6. In solving problems, why must the profit or loss on revaluation be distributed in the *old* profit-sharing ratio and not the new one?
The profit or loss on revaluation must be distributed in the old profit-sharing ratio because this gain or loss relates to the period before the reconstitution of the firm. The increase or decrease in the value of assets and liabilities occurred while the partners were sharing profits and losses in their old ratio. Therefore, they have a right (or obligation) to share the revaluation results in that same historical proportion. Using the new ratio would unfairly benefit gaining partners at the expense of sacrificing partners for value changes that happened in the past.
7. What is the conceptual difference between distributing existing reserves and passing a single adjustment entry for them, and when is each method applied?
The two methods serve different purposes based on the partners' decision:
Distributing Reserves: This method is used when partners decide to close the reserve accounts and transfer the balance to their capital accounts. The reserves no longer appear in the new balance sheet. This is the default treatment unless specified otherwise.

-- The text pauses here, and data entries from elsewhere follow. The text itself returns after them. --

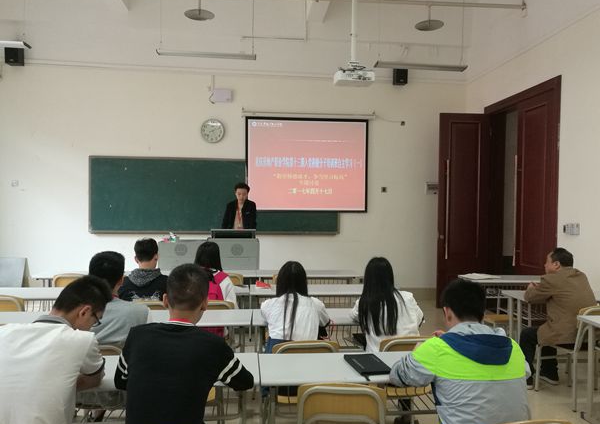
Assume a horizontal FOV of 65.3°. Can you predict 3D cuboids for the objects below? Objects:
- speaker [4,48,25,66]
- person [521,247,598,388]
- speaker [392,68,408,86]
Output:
[{"bbox_3d":[-4.288,-2.320,7.055,0.190,0.240,0.200,1,0,-6],"label":"speaker"},{"bbox_3d":[2.132,0.903,3.883,0.520,1.216,0.700,0,1,-28],"label":"person"},{"bbox_3d":[1.651,-2.203,7.704,0.190,0.240,0.200,1,0,-6],"label":"speaker"}]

Passing a Single Adjustment Entry: This method is used when partners decide not to alter the book values of reserves and want them to appear in the new balance sheet. An adjustment entry (Gaining Partner's Capital A/c Dr. to Sacrificing Partner's Capital A/c Cr.) is passed for the net effect, similar to the treatment of goodwill. This ensures the gaining partner compensates the sacrificing partner for the future claim on those reserves.
8. How does an unrecorded liability discovered during revaluation impact the final solution in a Chapter 4 problem?
An unrecorded liability has a two-fold impact on the solution:
On the Revaluation Account: The unrecorded liability is an expense that reduces the firm's net worth. It is recorded by debiting the Revaluation Account, which either reduces the revaluation profit or increases the revaluation loss.
On the New Balance Sheet: The liability must be shown on the liabilities side of the new Balance Sheet prepared after the reconstitution. Failing to account for it in both places will lead to an incorrect calculation of revaluation profit/loss and an imbalanced Balance Sheet.